De 2010 a 2014, quando a economia ainda bem, a rede abriu lojas e viu seu faturamento saltar 74%.  Mas as despesas também dispararam — e o negócio queimou caixa já em 2014, quando atingiu sua receita recorde. Quando a crise chegou e a demanda encolheu, a situação ficou crítica: em 2015, o prejuízo foi de R$ 19 milhões.

No mercado editorial, a visão é de que a Cultura está em ‘denial’, e não se adaptou aos tempos de recessão como deveria.

Segundo o IBGE, nos doze meses encerrados em novembro, as vendas totais das livrarias recuaram 16,5% — um dos piores desempenhos do varejo.

Sérgio rebate a crítica e diz que 2016 foi o ano em que a companhia “fez a lição de casa”. Apesar de o faturamento ter caído 8% e voltado aos patamares de 2013, houve um profundo corte de custos — com demissões e redução de área de lojas — que fez o resultado operacional voltar ao azul (os números oficiais ainda não foram publicados).
 
O aumento no prazo de pagamento às editoras – que saiu, em média, de 90 para 120 dias — faz parte da estratégia de “financiar o fluxo de caixa”. 

“A gente dá a opção para o consumidor pagar em 10 vezes e estava pagando em 60 dias. Não fazia sentido”, diz Sérgio, garantindo que o novo prazo é ‘praxe’ no setor e não há valores em aberto. 

Nos últimos anos, a profecia de que o livro impresso caminharia para a extinção com o advento dos tablets tem sido uma narrativa comum quando o assunto é o futuro das livrarias. 

Mas o impresso permanece tão vivo que, nos Estados Unidos, a própria Amazon está abrindo livrarias — já são três unidades, outras seis estão programadas, e há quem diga que ambição é chegar a 400.  
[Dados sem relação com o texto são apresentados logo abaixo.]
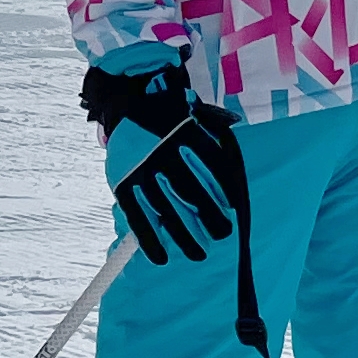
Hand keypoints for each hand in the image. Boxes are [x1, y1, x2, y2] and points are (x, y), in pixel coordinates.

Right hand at [80, 63, 249, 265]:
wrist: (127, 100)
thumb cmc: (169, 113)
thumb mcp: (194, 113)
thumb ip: (213, 134)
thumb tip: (234, 159)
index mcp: (185, 132)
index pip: (211, 166)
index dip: (222, 189)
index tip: (231, 208)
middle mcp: (163, 152)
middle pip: (191, 192)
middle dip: (209, 218)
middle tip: (222, 235)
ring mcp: (141, 169)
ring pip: (165, 209)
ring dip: (183, 236)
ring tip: (199, 254)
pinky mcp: (123, 184)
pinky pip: (137, 216)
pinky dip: (149, 240)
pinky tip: (162, 257)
O consumo de livros digitais cai há pelo menos dois anos nos Estados Unidos e, no Brasil, a tendência nunca chegou a incomodar de fato:  a estimativa é de que os e-books representam apenas 5% do mercado editorial nacional. 
 
Por aqui, a crise econômica e a compra de livros impressos pela internet — e não o e-book — são os verdadeiros algozes das Culturas e Saraivas.

A Cultura está apostando que suas vendas online vão crescer — e Sergio acha que, para isso, a suntuosidade de suas livrarias será uma vantagem, e não um passivo.

Para ele, as compras pela internet farão as lojas físicas perder rentabilidade, mas não importância.
 
“Hoje você não vai mais na loja para comprar,” diz. “O desafio do varejista é ser atrativo para o consumidor. Nesse sentido, temos quase que certeza absoluta que acertamos no nosso modelo de lojas. É um modelo de atrai muita gente. Trabalhamos com a loja do futuro sendo ponto de engajamento, mas não necessariamente fazendo dinheiro. A retorno mesmo virá do on-line”.

As vendas pelo site da Cultura hoje representam 30% do faturamento; a empresa quer chegar a 70% em cinco anos. Mas se o faturamento crescer pouco e o crescimento das vendas online tirar tráfego das lojas físicas, não fica claro como a Cultura conseguirá diluir seus custos e tirar suas lojas do vermelho.